When a massive investment's core premise fails early (like at Thinking Machines), the best move is to treat it like a failed seed deal. Investors should seek to wind it down, accept a small, quick loss, and redeploy the returned capital into successful ventures rather than attempting a painful turnaround.
A core part of a16z's growth fund strategy is to invest in companies the firm's early-stage team passed on. This acts as an internal "fix the mistake fund," providing a structured way to correct errors of omission and get a second chance at breakout companies.
Large, multi-stage funds can pay any price for seed rounds because the check size is immaterial to their fund's success. They view seed investments not on their own return potential, but as an option to secure pro-rata rights in future, massive growth rounds.
Sam Lessin predicts massive losses for seed VCs backing companies branded as "AI businesses." These ventures are too capital-intensive and commoditizable to generate traditional venture returns, even if they become massive. AI should be a tool, not the business model itself.
The most dangerous venture stage is the "breakout" middle ground ($500M-$2B valuations). This segment is flooded with capital, leading firms to write large checks into companies that may not have durable product-market fit. This creates a high risk of capital loss, as companies are capitalized as if they are already proven winners.
Beyond product-market fit, there is "Founder-Capital Fit." Some founders thrive with infinite capital, while for others it creates a moral hazard, leading to a loss of focus and an inability to make hard choices. An investor's job is to discern which type of founder they're backing before deploying capital that could inadvertently ruin the company.
Deciding whether to invest more capital into a struggling portfolio company is a major point of conflict. The management team advocates strongly for the infusion, believing it can turn things around. However, investor experience shows that such 'bridge' rounds are rarely successful, making it a difficult decision.
The SoftBank Vision Fund's "capital as a weapon" strategy is fundamentally flawed because it creates an adverse selection machine. Companies that rely solely on massive capital infusions to win, rather than product or market advantages, are often weaker.

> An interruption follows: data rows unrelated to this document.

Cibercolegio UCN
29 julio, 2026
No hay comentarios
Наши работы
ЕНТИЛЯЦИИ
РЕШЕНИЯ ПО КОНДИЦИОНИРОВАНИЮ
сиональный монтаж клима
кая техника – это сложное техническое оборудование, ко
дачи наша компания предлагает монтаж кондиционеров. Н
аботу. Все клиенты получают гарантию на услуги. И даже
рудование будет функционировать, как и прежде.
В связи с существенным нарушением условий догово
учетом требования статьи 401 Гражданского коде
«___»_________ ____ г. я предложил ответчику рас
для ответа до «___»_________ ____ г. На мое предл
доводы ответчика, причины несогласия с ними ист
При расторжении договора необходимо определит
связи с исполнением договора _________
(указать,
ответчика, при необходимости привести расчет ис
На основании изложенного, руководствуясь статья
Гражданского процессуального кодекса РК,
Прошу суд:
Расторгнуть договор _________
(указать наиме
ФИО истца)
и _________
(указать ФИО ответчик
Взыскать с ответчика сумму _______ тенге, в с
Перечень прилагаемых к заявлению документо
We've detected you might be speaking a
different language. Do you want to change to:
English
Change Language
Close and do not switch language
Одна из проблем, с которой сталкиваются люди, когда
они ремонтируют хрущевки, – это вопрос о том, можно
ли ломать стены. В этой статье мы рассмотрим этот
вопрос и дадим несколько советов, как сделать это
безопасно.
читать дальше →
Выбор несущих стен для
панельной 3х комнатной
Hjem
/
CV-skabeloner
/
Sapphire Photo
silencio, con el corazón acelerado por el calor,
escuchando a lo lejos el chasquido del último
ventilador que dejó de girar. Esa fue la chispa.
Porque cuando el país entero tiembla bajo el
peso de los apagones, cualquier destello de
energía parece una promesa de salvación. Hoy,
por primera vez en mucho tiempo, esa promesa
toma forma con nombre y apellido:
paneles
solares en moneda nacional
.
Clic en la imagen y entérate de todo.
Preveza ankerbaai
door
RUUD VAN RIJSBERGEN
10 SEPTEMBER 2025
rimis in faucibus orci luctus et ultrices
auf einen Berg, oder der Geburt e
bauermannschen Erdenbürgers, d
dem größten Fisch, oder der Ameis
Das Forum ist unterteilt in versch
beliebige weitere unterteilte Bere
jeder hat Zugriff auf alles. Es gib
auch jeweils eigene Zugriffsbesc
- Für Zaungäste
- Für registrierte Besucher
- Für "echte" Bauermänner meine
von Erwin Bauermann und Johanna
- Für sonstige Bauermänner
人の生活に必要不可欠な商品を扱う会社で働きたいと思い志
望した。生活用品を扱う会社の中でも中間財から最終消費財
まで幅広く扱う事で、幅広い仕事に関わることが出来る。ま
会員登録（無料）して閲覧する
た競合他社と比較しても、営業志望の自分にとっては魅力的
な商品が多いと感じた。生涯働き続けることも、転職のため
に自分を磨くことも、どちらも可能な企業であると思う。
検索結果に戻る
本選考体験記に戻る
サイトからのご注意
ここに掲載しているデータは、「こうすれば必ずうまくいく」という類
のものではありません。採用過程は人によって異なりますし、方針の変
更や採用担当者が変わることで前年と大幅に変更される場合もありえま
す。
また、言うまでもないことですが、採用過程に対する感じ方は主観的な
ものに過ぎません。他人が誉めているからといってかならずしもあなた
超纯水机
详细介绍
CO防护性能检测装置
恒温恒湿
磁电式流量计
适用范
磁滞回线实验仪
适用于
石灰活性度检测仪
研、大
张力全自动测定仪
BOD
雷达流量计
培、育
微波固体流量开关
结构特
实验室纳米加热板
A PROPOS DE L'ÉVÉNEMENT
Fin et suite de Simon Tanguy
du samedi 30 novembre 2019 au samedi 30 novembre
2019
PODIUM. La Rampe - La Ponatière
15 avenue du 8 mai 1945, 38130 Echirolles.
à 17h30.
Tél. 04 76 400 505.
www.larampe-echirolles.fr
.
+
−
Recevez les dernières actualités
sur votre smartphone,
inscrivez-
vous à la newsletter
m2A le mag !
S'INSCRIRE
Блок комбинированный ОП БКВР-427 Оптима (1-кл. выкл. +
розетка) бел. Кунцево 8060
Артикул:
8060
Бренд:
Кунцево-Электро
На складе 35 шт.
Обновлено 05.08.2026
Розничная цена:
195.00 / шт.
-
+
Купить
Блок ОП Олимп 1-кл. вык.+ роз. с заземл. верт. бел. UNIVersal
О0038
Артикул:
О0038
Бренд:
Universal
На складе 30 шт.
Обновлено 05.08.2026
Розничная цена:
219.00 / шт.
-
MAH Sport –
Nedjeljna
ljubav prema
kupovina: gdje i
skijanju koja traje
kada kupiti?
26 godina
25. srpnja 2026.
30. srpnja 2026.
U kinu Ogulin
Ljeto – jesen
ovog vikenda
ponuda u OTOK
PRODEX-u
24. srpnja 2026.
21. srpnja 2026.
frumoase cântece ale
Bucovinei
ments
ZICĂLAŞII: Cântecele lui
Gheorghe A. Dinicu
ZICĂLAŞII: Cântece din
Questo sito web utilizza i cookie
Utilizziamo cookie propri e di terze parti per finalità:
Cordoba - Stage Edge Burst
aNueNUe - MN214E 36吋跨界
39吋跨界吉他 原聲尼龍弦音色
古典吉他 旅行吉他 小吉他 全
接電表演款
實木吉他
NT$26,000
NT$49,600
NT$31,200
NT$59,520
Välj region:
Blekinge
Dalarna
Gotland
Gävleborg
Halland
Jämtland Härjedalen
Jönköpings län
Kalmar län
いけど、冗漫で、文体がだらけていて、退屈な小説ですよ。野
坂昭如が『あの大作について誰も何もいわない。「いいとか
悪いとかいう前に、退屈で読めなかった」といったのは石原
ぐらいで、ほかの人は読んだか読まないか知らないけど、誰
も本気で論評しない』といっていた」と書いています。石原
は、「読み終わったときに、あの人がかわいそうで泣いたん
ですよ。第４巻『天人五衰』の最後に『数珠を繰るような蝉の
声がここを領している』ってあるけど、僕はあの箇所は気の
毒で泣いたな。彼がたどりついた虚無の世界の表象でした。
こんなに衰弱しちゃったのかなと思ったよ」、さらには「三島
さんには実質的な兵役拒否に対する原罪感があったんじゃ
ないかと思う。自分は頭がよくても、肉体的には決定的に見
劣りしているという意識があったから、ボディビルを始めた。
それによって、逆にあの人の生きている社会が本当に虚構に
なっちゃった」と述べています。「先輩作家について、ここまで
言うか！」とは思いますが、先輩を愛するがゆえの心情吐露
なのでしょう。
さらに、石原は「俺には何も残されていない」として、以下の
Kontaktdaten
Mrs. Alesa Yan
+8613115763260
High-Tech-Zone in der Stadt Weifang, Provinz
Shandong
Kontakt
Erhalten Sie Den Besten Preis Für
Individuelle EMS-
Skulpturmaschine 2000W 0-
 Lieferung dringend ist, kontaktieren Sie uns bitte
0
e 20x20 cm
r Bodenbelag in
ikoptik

True market leaders attract resources organically, making huge, preemptive checks a poor basis for an investment thesis.
Rather than abandoning an investment category after a failure, some VCs intentionally fund the same idea again in a new company. This strategy is not about repeating mistakes, but a high-conviction bet that the core idea was simply ahead of its time and that a change in timing or underlying technology will enable its success.
The persistent "never quit" advice is "venture capital bullshit." Since VCs can't recoup their investment, their only rational move is to encourage founders to keep trying against all odds. For founders, it's often better to quit, reset the cap table, and start fresh rather than waste years on a failing venture.
Thinking Machines Lab, founded by ex-OpenAI leaders, raised $2B pre-product. Its current struggles, including executive departures and inability to raise more funds, suggest investors are shifting focus from founder hype ('vibe founding') to concrete products and business strategies.